The politicization of death has become very common in recent years, especially with the advent of social media. Whether they become hashtags or used as examples for people to take action, I question the purpose of using names as taglines. I understand the significance of remembering names and not being forgotten but do we truly want to remember individuals in a moment, rather than who they were? I feel like I’m at an impasse. On the one hand, I think it’s so important that people are made aware of these events and that policy does move forward and provide the necessary services. I believe that adoption agencies should be held accountable and not treat adult adoptees as a burden when they have used our bodies to make a profit. People think of adoptees as babies, sometimes children, but they never realize that we grow up. Holt and every adoption agency have a responsibility to ensure that they children they place are placed in good homes and fight for adoptee rights, like ensuring that adoptees adopted pre-2000 are guaranteed citizenship and fight for the undocumented adults that were sent back to their countries of birth to return. The list can go on and on and on and on. However, Holt is not the only institutions to blame. There are other instances of people and organizations and government agencies to intervene. To blame one organization ignores all of the others that should be held accountable as well.
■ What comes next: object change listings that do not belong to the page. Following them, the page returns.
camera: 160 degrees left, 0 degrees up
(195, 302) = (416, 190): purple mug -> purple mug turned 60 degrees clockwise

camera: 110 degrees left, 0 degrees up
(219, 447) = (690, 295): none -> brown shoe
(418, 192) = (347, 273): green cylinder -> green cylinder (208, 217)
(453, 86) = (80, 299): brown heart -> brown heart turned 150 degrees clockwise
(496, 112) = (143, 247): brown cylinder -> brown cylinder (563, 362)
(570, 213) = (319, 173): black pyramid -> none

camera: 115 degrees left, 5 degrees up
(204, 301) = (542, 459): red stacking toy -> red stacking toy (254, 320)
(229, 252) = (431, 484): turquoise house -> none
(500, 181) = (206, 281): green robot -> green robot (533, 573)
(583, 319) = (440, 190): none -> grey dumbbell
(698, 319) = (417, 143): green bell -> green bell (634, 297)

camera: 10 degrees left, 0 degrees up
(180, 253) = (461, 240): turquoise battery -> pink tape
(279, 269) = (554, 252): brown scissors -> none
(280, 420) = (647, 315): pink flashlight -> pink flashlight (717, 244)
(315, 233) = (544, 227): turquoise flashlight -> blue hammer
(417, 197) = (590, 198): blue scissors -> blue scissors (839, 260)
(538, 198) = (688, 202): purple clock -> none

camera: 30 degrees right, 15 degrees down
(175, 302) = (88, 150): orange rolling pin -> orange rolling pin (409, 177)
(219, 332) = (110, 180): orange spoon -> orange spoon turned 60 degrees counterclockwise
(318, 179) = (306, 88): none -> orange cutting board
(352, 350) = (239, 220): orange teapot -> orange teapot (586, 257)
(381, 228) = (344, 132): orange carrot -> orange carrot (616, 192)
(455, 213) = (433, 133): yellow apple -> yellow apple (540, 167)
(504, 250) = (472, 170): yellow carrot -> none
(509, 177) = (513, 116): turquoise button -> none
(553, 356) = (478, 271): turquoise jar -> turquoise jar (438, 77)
It pains me to know that we have to use people’s stories to push for these changes to happen. We have to politicize a death of a man or the death of anyone in order for our words to be heard. Not even heard. They’re used in exploitative ways for spectators, validation, views, and so many other things. We are all responsible for how a story is produced and consumed. We are all responsible for how we remember.

I hesitate to send this out into the world. I hesitate because I’m afraid it can be polarizing. I hesitate because it’s generally what I do when it comes to my thoughts and opinions. The politicization of death is how we get people to care, I just wish it never needs to come that far. And even then, whose death actually matters? Does it matter how the life ended? Does it matter if that life was a productive force within our society for it to matter? How many bodies do we need to have for people to care? Do we even need to have people care about these things before we change systems that are inherently wrong and destructive?

Today I went to a Funeral

Content Note: Suicide

Never in my life would I have ever predicted that I would attend a funeral in Korea. Yet, here I am writing about going to a funeral today that I have nowhere to begin. My heart aches and I feel like I have so much to say, but I’m just so emotionally drained at this point to even write it coherently. I went to an adoptee’s funeral. In the past month alone, six adoptees have taken their lives, one of which was Phillip Clay, a Korean American adoptee. He was deported in 2012 due to his undocumented status. It is important to note that all research shows that adoptees are overrepresented in statistics on mental health issues and suicide. This was not an isolated incident nor the last one. My heart aches because this community is so invisible. We are invisible because we are Asian, we are invisible because we are adopted, and some of us are invisible because we are undocumented. In times like these, I feel truly lost. I will write more on the topic and the responsibilities of adoption agencies in regards to post-adoption services and the speculative nature that funerals have become and the policing who is able to mourn,  but right now I just need to process.